Wisdom is gentle, not proud, not controlling, not manipulating.

Wisdom is reasonable, conciliatory—non-argumentative.

This doesn’t mean it’s unreasonable to dispute over the truth, there are mountains to die on. But if everything is a mountain, or if you constantly stir up controversy over petty issues, you are not acting with godly wisdom.

And the point isn’t that you’re a bad person, but this is an area to let Christ mature you in.

Wisdom is also full of mercy and good fruits—love, meeting people’s needs—it’s unwavering and without hypocrisy. It’s sincere; without faking, without virtue signaling, without pretending.

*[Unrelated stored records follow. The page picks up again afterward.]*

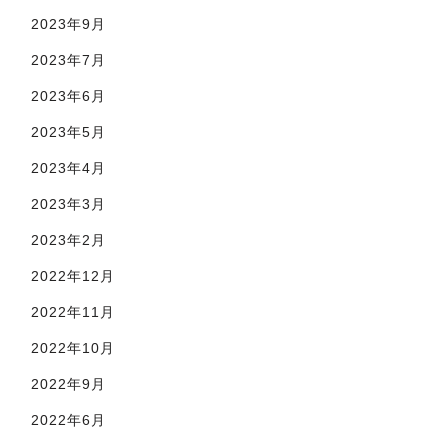
2023年9月
2023年7月
2023年6月
2023年5月
2023年4月
2023年3月
2023年2月
2022年12月
2022年11月
2022年10月
2022年9月
2022年6月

This is an apologetic for Christianity. Mature Christianity. Christianity fully experienced. It’s kind of like this is what following Jesus leads to, the type of people we become as we walking humbly with our Lord. It may take a lifetime or more, but this is Jesus. This is Christ in us.

James 3:18 And the seed whose fruit is righteousness is sown in peace by those who make peace. Peace is the seed sown that yields a harvest of righteousness.

The truly wise man or woman is a man or woman of peace. There’s not chaos and hurt people.

Peace doesn’t come about through our flesh. Our anger. Our accusations. Our control. Peace doesn’t come through rabid activism, unhinged tweets, violent threats, or by shaming or cancelling those who disagree with us. It comes buy the Spirit of God working in us.

Our relationships—marriages, friendships, families, workplaces, church—need godly wisdom. Gentleness. Peace. Not criticism or judgment. The world we’re in needs this peace, the good news of God’s grace in Jesus Christ. They don’t need us to be rude, angry, passive, aggressive.  

And wisdom knows that the same thing we deal with, they deal with too.

People are damaged because people are damaged. It’s not an excuse or a justification. It just is. And the hard truth is that people actually long to be good. They do not intend to hurt one another. We are not the main character in a play about people being mean to us. We are in a sea of people who are all doing the best we can with the piece of floor we happen to be standing on. And thanks to trauma, childhood, brain chemistry, alcoholism, addictions, and myriad other additions, sometimes we do a really terrible job of doing our best.”

Wisdom understands this and rather than be angry and judgmental, we bring peace in the Person of Christ. Peace with God. Peace in their hearts. Peace through Jesus Christ alone.

This is true for us and for others.

So, this is what we are maturing into. A community of grace and humility. A community of Christians who trust Jesus and one another. Holding to the truth. Valuing grace in relationships. Knowing who we are. Able to let others speak to us when we’re not like Jesus at all. Which is a lot. When we are hurtful or self-hurtful. Bringing us back to Jesus. Back to sanity. Wisdom. Love.